Hi!

The following testcase is miscompiled on x86_64-linux at -O2 by the combiner.
We have from earlier combinations
(insn 22 21 23 4 (set (reg:SI 104 [ _7 ])
        (const_int 0 [0])) "pr119291.c":25:15 96 {*movsi_internal}
     (nil))
(insn 23 22 24 4 (set (reg/v:SI 117 [ e ])
        (reg/v:SI 116 [ e ])) 96 {*movsi_internal}
     (expr_list:REG_DEAD (reg/v:SI 116 [ e ])
        (nil)))
(note 24 23 25 4 NOTE_INSN_DELETED)
(insn 25 24 26 4 (parallel [
            (set (reg:CCZ 17 flags)
                (compare:CCZ (neg:SI (reg:SI 104 [ _7 ]))
                    (const_int 0 [0])))
            (set (reg/v:SI 116 [ e ])
                (neg:SI (reg:SI 104 [ _7 ])))
        ]) "pr119291.c":26:13 977 {*negsi_2}
     (expr_list:REG_DEAD (reg:SI 104 [ _7 ])
        (nil)))
(note 26 25 27 4 NOTE_INSN_DELETED)
(insn 27 26 28 4 (set (reg:DI 128 [ _9 ])
        (ne:DI (reg:CCZ 17 flags)
            (const_int 0 [0]))) "pr119291.c":26:13 1447 {*setcc_di_1}
     (expr_list:REG_DEAD (reg:CCZ 17 flags)
        (nil)))
and try_combine is called on i3 25 and i2 22 (second time)
and reach the hunk being patched with simplified i3
(insn 25 24 26 4 (parallel [
            (set (pc)
                (pc))
            (set (reg/v:SI 116 [ e ])
                (const_int 0 [0]))
        ]) "pr119291.c":28:13 977 {*negsi_2}
     (expr_list:REG_DEAD (reg:SI 104 [ _7 ])
        (nil)))
and
(insn 22 21 23 4 (set (reg:SI 104 [ _7 ])
        (const_int 0 [0])) "pr119291.c":27:15 96 {*movsi_internal}
     (nil))
Now, the try_combine code there attempts to split two independent
sets in newpat by moving one of them to i2.
And among other tests it checks
!modified_between_p (SET_DEST (set1), i2, i3)
which is certainly needed, if there would be say
(set (reg/v:SI 116 [ e ]) (const_int 42 [0x2a]))
in between i2 and i3, we couldn't do that, as that set would overwrite
the value set by set1 we want to move to the i2 position.
But in this case pseudo 116 isn't set in between i2 and i3, but used
(and additionally there is a REG_DEAD note for it).

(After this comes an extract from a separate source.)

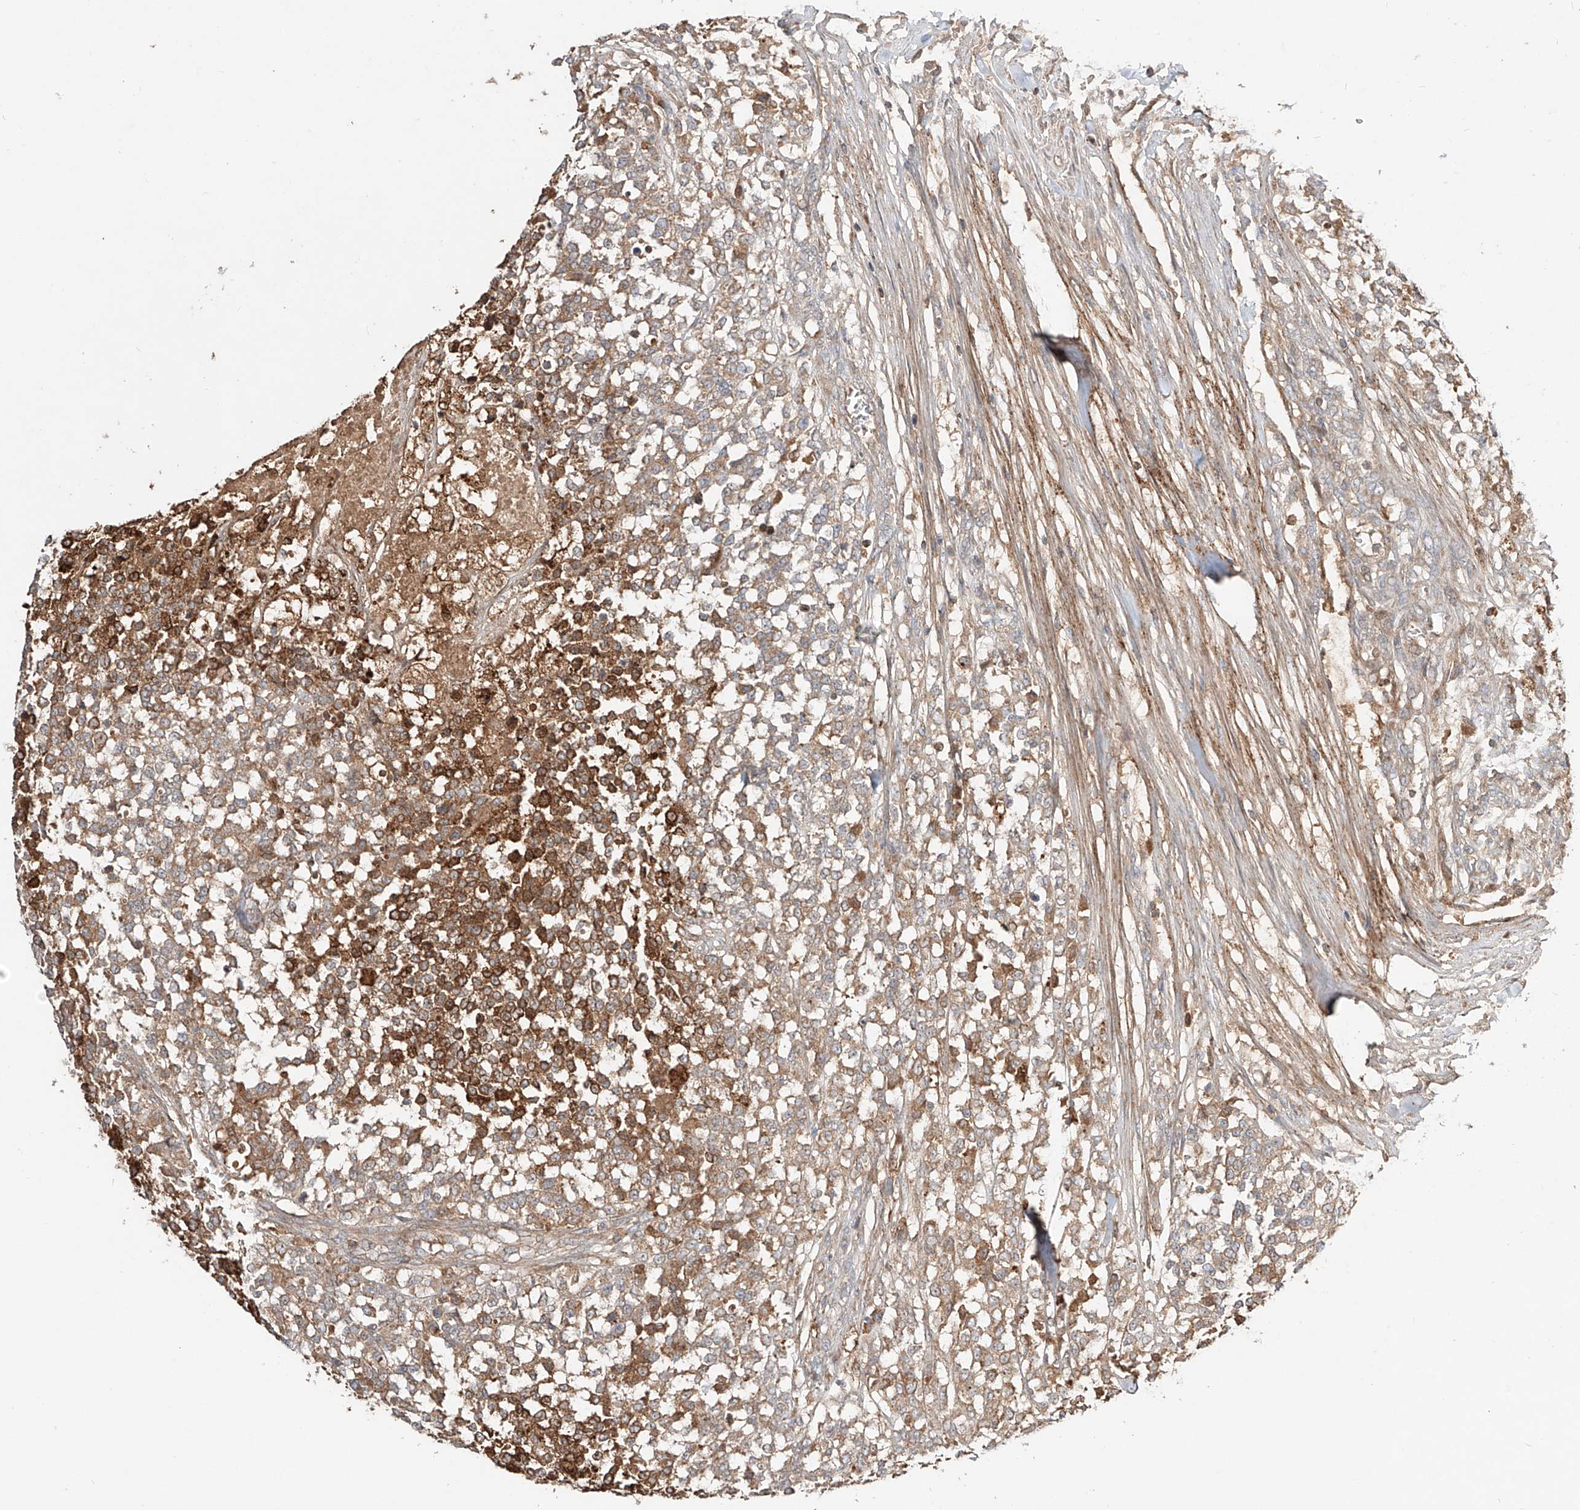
{"staining": {"intensity": "moderate", "quantity": ">75%", "location": "cytoplasmic/membranous"}, "tissue": "testis cancer", "cell_type": "Tumor cells", "image_type": "cancer", "snomed": [{"axis": "morphology", "description": "Seminoma, NOS"}, {"axis": "topography", "description": "Testis"}], "caption": "Immunohistochemistry histopathology image of seminoma (testis) stained for a protein (brown), which reveals medium levels of moderate cytoplasmic/membranous staining in about >75% of tumor cells.", "gene": "ERO1A", "patient": {"sex": "male", "age": 59}}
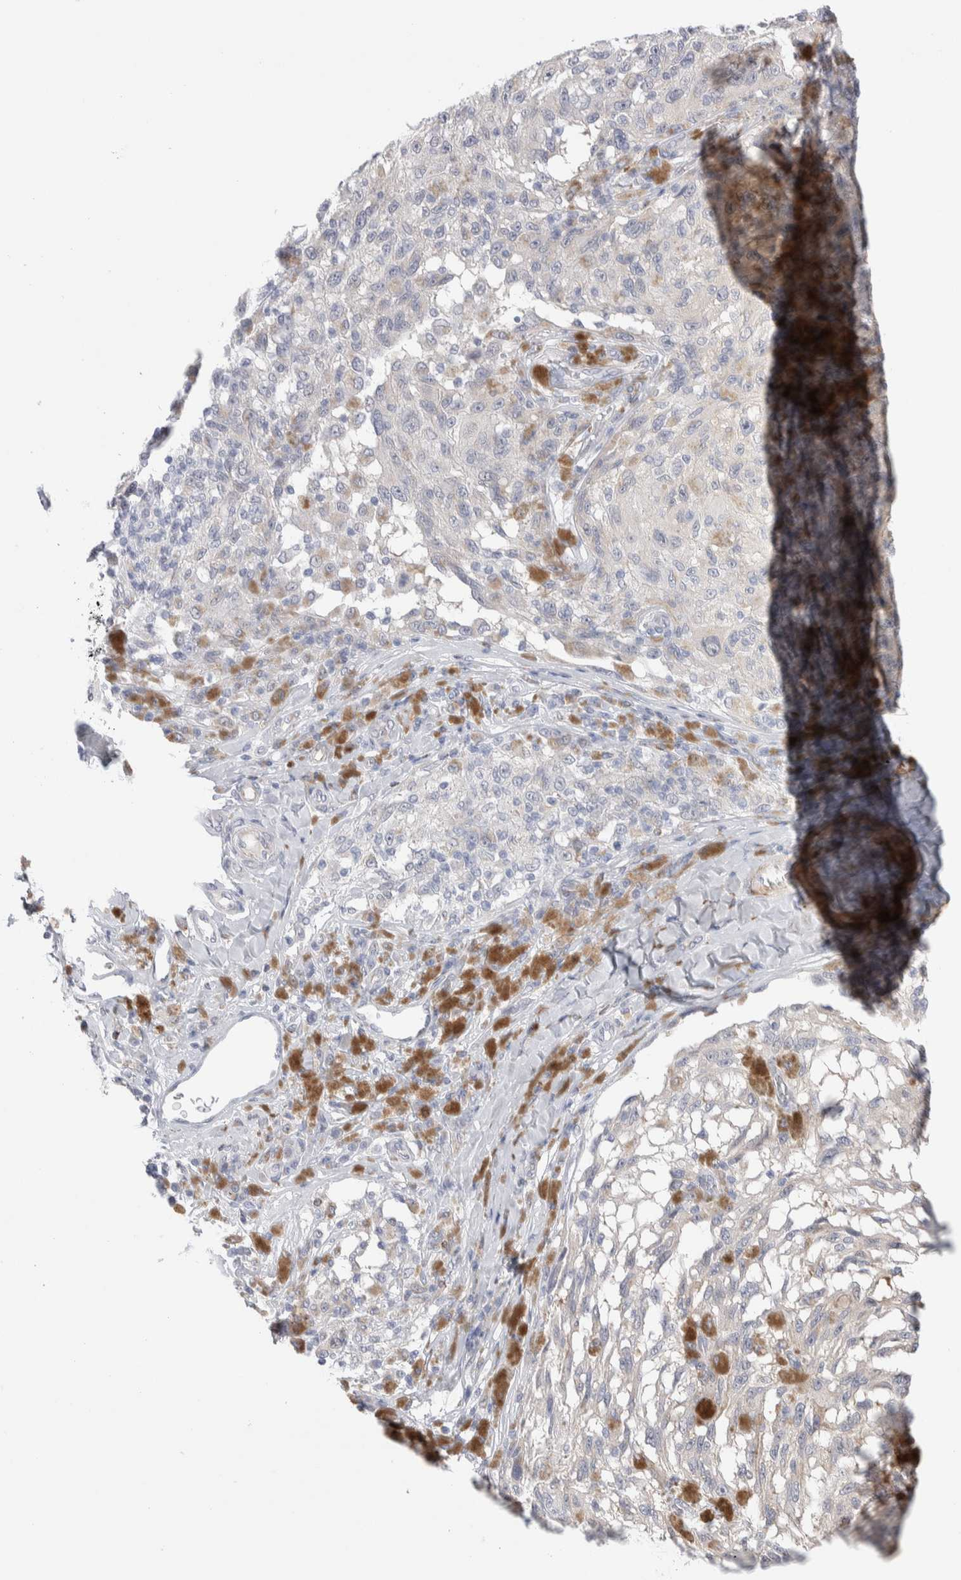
{"staining": {"intensity": "negative", "quantity": "none", "location": "none"}, "tissue": "melanoma", "cell_type": "Tumor cells", "image_type": "cancer", "snomed": [{"axis": "morphology", "description": "Malignant melanoma, NOS"}, {"axis": "topography", "description": "Skin"}], "caption": "Image shows no significant protein staining in tumor cells of melanoma.", "gene": "C1orf112", "patient": {"sex": "female", "age": 73}}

This is equally bad for the move, because while the i3 insn
and later will see the pseudo value that we set, the insn in between
which uses the value will see a different value from the one that
it should see.

As we don't check for that, in the end try_combine succeeds and
changes the IL to:
(insn 22 21 23 4 (set (reg/v:SI 116 [ e ])
        (const_int 0 [0])) "pr119291.c":27:15 96 {*movsi_internal}
     (nil))
(insn 23 22 24 4 (set (reg/v:SI 117 [ e ])
        (reg/v:SI 116 [ e ])) 96 {*movsi_internal}
     (expr_list:REG_DEAD (reg/v:SI 116 [ e ])
        (nil)))
(note 24 23 25 4 NOTE_INSN_DELETED)
(insn 25 24 26 4 (set (pc)
        (pc)) "pr119291.c":28:13 2147483647 {NOOP_MOVE}
     (nil))
(note 26 25 27 4 NOTE_INSN_DELETED)
(insn 27 26 28 4 (set (reg:DI 128 [ _9 ])
        (const_int 0 [0])) "pr119291.c":28:13 95 {*movdi_internal}
     (nil))
(note, the i3 got turned into a nop and try_combine also modified insn 27).

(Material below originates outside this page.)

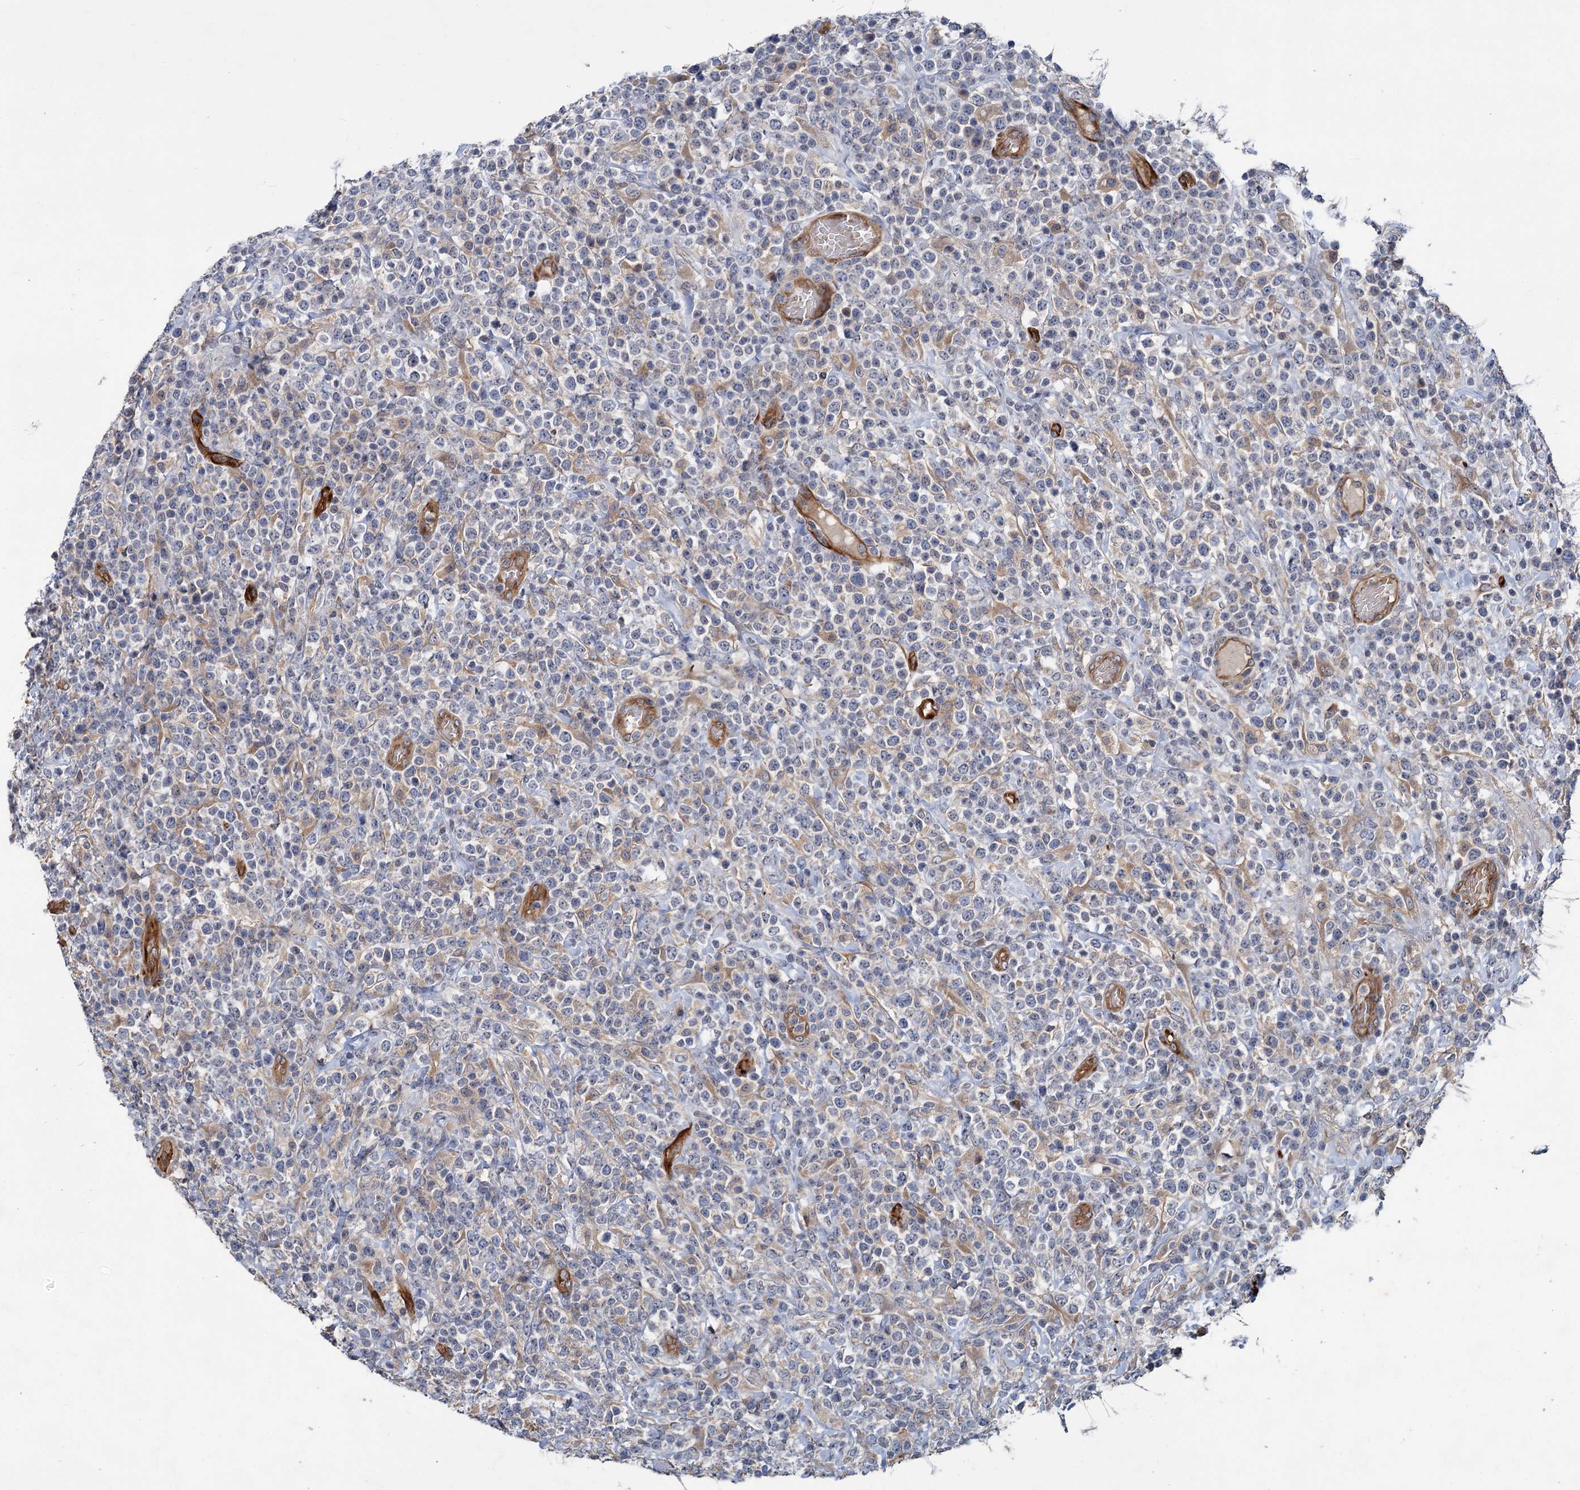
{"staining": {"intensity": "negative", "quantity": "none", "location": "none"}, "tissue": "lymphoma", "cell_type": "Tumor cells", "image_type": "cancer", "snomed": [{"axis": "morphology", "description": "Malignant lymphoma, non-Hodgkin's type, High grade"}, {"axis": "topography", "description": "Colon"}], "caption": "An image of malignant lymphoma, non-Hodgkin's type (high-grade) stained for a protein displays no brown staining in tumor cells.", "gene": "PKN2", "patient": {"sex": "female", "age": 53}}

The following patch replaces the modified_between_p
tests with reg_used_between_p, my understanding is that
modified_between_p is a subset of reg_used_between_p, so one
doesn't need both.

Bootstrapped/regtested on x86_64-linux, i686-linux, aarch64-linux,
powerpc64le-linux and s390x-linux, ok for trunk?

Looking at this some more today, I think we should special case
set_noop_p because that can be put into i2 (except for the JUMP_P
violations), currently both modified_between_p (pc_rtx, i2, i3)
and reg_used_between_p (pc_rtx, i2, i3) returns false.
I'll post a patch incrementally for that (but that feels like
new optimization, so probably not something that should be backported).

2025-03-28  Jakub Jelinek  <ja...@redhat.com>

        PR rtl-optimization/119291
        * combine.cc (try_combine): For splitting of PARALLEL with
        2 independent SETs into i2 and i3 sets check reg_used_between_p
        of the SET_DESTs rather than just modified_between_p.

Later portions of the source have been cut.